Ambient IoT marks the transformation from inflexible supply chains to flexible demand chains. Consider clothing enriched with ambient IoT tags, continuously communicating essential details from location to usage. Soon, fashion brands won’t have to guess which of their products are worn more often; they can know. And studies have shown that such knowledge help brands better predict what consumers want, match supply to demand and reduce the 92 million tons of global clothing waste that is created each year.

Ambient IoT tags can also ensure our supply chains are legit. Counterfeit goods cost the global economy over $1.8 trillion a year. A great deal of that would be eliminated by the ambient IoT’s ability to guarantee authenticity from the source.

Ambient IoT in the Real World

Pockets of ambient IoT exist today. Already, some retailers have adopted ambient IoT in their supply chains, ensuring customers get the freshest possible food while the retailer can halve the time it takes products to go from producer to distributor to store.

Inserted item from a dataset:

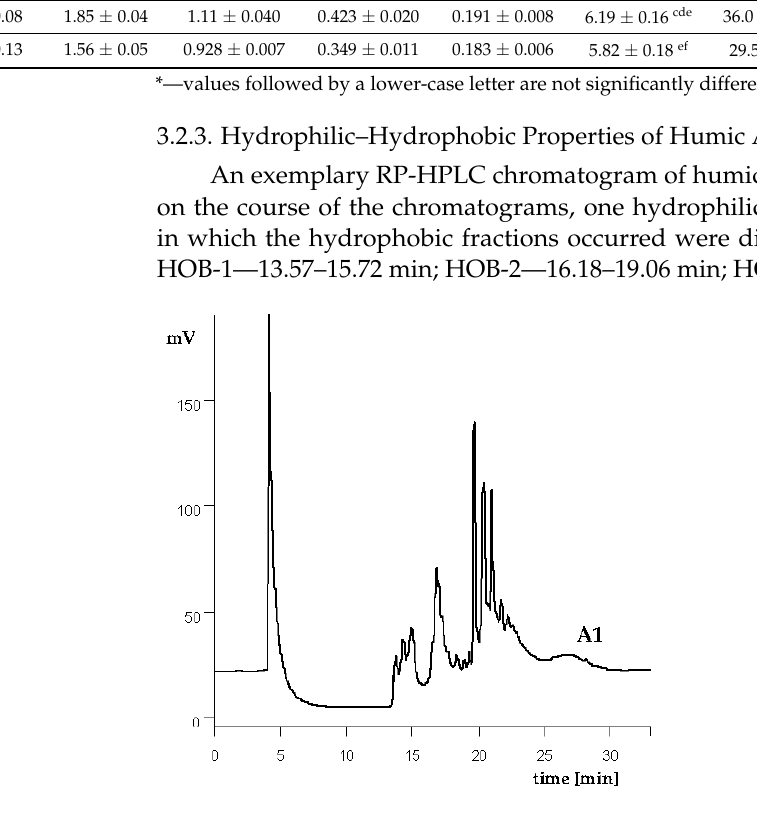
Figure 1. Selected RP-HPLC chromatogram of humic acids.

Always-communicating, stamp-sized computers have been integrated into vaccine vials to trace location, temperature, authenticity and fill levels. They’ve been affixed to totes of meat and dairy — in some cases to products themselves —to monitor safe handling and supply chain logistics.

As we progress toward trillions of things communicating via ambient IoT, a broader deployment of pervasive networks will be needed to read tags and route data where it can make the most difference. Bluetooth has shown itself to be a flexible and reliable platform for ambient IoT in its earliest instances, but on its own it is insufficient for a mega-connected future. Looking ahead, inclusion in 6G cellular network standards, already in development by 3GPP, as well as future IEEE Wi-Fi standards, will make ambient IoT truly ubiquitous.

Schemes for end-to-end encryption across all networks will be needed and opt-in privacy must be built into all consumer facing traceability use cases. Like with the original IoT, it’s going to take an ecosystem of stakeholders to maximize the reach and full potential of ambient IoT.

No single company or organization can take full responsibility for ambient IoT creation and adoption, just as no single supplier can solve the car industry’s supply chain challenges. Recently, at Mobile World Congress in Las Vegas, Deloitte Chief Futurist Robert Schmid discussed the potential of ambient IoT and encouraged companies to think big, start small and scale fast. He’s right. Because when everything can communicate, the possibilities are endless.